Indeed, in some towns, the planned development was already 90% complete; in Currituck County, the land was already fully subdivided or planned. J.A. 2447. We thus agree that following those areas' land-use plans did not result in a “material misapprehension of the baseline conditions.” Friends of Back Bay v. U.S. Army Corps of Eng'rs, 681 F.3d 581, 588 (4th Cir. 2012)).

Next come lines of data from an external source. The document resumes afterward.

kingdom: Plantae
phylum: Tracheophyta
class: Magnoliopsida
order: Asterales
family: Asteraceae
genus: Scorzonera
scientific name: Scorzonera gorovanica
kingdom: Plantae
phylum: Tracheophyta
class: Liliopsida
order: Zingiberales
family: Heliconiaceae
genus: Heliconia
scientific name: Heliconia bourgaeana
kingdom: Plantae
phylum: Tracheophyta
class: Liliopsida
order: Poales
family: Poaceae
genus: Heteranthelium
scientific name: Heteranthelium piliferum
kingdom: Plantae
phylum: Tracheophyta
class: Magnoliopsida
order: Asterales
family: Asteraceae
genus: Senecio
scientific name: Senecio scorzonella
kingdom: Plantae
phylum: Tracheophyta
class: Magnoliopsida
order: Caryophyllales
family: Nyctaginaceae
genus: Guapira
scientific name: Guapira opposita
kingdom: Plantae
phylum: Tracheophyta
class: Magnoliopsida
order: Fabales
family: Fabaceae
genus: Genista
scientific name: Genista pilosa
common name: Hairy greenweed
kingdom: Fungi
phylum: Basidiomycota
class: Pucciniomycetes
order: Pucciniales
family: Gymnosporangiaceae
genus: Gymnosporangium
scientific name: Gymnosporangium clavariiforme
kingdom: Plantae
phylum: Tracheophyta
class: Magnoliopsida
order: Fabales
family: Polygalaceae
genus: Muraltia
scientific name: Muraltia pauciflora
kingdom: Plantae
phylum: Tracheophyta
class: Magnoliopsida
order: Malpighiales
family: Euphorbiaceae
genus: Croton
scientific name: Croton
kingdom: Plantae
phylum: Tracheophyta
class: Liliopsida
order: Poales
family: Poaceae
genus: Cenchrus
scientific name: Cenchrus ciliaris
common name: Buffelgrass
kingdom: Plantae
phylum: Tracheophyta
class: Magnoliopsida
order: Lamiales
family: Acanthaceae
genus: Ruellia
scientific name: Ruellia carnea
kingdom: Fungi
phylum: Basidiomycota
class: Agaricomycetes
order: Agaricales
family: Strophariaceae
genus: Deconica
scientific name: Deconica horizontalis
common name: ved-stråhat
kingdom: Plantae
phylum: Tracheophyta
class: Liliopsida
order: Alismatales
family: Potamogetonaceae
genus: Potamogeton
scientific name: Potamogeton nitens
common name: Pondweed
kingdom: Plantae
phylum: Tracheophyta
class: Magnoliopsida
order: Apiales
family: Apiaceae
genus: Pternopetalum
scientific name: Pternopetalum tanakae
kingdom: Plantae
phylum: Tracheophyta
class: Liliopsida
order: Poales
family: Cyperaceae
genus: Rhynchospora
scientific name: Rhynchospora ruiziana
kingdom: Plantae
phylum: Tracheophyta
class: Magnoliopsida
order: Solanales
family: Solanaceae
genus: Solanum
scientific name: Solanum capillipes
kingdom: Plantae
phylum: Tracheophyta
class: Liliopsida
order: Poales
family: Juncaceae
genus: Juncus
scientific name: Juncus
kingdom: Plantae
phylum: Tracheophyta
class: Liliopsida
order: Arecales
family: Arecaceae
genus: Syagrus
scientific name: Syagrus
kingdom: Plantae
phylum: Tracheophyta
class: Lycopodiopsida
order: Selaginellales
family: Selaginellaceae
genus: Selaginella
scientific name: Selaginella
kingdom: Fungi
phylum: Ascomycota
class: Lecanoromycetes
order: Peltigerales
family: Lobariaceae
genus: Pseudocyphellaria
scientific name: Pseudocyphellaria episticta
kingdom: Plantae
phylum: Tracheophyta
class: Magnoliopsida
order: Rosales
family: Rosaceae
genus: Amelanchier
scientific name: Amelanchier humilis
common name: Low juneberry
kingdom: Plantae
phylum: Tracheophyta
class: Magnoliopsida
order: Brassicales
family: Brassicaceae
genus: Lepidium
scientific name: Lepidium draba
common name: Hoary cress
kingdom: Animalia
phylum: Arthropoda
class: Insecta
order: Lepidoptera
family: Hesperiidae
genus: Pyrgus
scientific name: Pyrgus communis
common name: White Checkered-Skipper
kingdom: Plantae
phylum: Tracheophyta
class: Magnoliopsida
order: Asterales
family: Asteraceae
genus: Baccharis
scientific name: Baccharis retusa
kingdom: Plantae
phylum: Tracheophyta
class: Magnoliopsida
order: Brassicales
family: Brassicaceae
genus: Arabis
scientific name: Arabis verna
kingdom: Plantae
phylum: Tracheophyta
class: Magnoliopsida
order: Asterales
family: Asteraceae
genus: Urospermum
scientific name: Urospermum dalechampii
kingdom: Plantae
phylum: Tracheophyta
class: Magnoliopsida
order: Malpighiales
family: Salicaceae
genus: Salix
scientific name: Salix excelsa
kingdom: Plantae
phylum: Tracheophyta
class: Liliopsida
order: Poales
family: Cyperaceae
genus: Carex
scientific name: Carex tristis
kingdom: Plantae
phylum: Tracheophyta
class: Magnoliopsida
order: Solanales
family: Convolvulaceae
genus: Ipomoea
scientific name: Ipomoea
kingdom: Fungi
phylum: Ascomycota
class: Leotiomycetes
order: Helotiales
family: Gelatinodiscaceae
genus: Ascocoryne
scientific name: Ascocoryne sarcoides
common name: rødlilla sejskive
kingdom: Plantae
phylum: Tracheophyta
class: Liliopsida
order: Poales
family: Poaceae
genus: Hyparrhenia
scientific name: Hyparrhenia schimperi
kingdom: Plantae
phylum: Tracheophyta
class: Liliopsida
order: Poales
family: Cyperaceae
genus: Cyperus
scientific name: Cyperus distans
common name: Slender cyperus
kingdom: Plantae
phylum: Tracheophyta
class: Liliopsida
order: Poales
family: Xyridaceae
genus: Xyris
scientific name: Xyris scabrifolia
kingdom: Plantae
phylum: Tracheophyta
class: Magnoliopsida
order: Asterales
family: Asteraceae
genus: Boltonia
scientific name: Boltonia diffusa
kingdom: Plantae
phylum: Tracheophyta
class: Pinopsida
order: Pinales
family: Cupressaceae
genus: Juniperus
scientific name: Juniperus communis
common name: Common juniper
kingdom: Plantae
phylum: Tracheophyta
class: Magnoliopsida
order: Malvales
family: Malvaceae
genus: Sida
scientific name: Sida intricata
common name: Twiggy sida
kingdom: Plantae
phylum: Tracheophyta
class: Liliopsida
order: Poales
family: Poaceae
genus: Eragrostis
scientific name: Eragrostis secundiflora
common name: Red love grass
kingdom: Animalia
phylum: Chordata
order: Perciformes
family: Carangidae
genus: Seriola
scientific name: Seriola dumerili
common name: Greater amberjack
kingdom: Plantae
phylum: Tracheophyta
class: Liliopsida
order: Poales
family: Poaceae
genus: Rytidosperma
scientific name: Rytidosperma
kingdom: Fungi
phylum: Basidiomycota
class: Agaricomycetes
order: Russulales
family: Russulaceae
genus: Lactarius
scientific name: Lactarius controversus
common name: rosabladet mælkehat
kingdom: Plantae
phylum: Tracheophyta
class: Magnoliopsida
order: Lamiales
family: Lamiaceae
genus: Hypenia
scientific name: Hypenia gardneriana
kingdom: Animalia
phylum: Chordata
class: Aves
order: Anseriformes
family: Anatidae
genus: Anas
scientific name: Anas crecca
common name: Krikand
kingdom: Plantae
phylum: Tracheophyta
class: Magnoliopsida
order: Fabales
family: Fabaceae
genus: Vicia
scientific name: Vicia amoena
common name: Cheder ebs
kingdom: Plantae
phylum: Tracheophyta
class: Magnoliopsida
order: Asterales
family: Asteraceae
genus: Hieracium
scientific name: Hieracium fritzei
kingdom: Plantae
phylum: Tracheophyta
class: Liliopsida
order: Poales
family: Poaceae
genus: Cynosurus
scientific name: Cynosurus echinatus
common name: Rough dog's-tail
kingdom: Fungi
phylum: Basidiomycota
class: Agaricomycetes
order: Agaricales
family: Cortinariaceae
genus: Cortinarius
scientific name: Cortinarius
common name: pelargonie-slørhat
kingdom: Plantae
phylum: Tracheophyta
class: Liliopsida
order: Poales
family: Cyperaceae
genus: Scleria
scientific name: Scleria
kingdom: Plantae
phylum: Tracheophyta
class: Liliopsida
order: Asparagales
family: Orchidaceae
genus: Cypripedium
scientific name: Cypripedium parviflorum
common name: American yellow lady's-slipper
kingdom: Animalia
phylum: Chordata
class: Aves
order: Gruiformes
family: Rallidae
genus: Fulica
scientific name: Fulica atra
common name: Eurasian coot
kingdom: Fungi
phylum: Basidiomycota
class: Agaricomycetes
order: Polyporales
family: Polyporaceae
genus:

In sum, the agencies' consideration of the no-build alternative did not violate the Act.
For the reasons given, the district court's judgment is
1. The parties agree that the 1978 regulations govern this lawsuit because the relevant analyses were completed before the regulations were updated in 2020.
2. “The Council on Environmental Quality is the executive agency responsible for promulgating regulations that implement [the Act],” and courts give “substantial deference” to those regulations. Defs. of Wildlife v. N.C. Dep't of Transp., 762 F.3d 374, 393 n.12 (4th Cir. 2014).
3. Plaintiffs urge us to disregard the Federal Highway Administration regulation as inconsistent with the Council regulation. But we agree with the D.C. Circuit that Plaintiffs “have overread the effect of the textual difference between the two regulations.” Friends of Cap. Crescent Trail v. Fed. Transit Admin., 877 F.3d 1051, 1060 (D.C. Cir. 2017).
4. For example, the EIS found that on a future summer weekend, it would take more than 3 hours and 53 minutes to travel between Aydlett Road on the mainland and Albacore Street on the Outer Banks. The reevaluation found that the same trip would take about 3 hours and 7 minutes—shorter, but still “far above the uncongested travel time of approximately 1 hour.” J.A. 2467–68.
5. Plaintiffs argue that the traffic forecasts are significant because they portend a corresponding loss of toll revenue, making the bridge less financially feasible. But it's hard to see how a changed funding plan is “relevant to environmental concerns.” 40 C.F.R. § 1502.9(c)(1)(ii) (1978) (emphasis added); cf. Ctr. for Biological Diversity v. U.S. Army Corps of Eng'rs, 941 F.3d 1288, 1304 (11th Cir. 2019) (finding that a change in ownership of a polluting source was “of no significance to the environmental impacts of the project” (emphasis added)). And in any case, the agencies did consider this issue in the reevaluation. See J.A. 2429–31; see also J.A. 2901–02 (responding to comments about project financing received during reevaluation process).
6. It's unclear how Plaintiffs derived these figures. The NOAA report they cite doesn't contain estimates specific to the Outer Banks. J.A. 3677. And the report's accompanying datasets aren't in the record.
7. Indeed, their regulations directed the agencies to look at “[l]ocal land use, growth management, or development plans.” 23 C.F.R. pt. 450, app. A.
8. Wild Colonial Spanish Mustangs, which roam freely on the northernmost Currituck Outer Banks, are a popular tourist attraction. See Corolla Wild Horse Fund, www.corollawildhorses.com (last visited Feb. 22, 2023).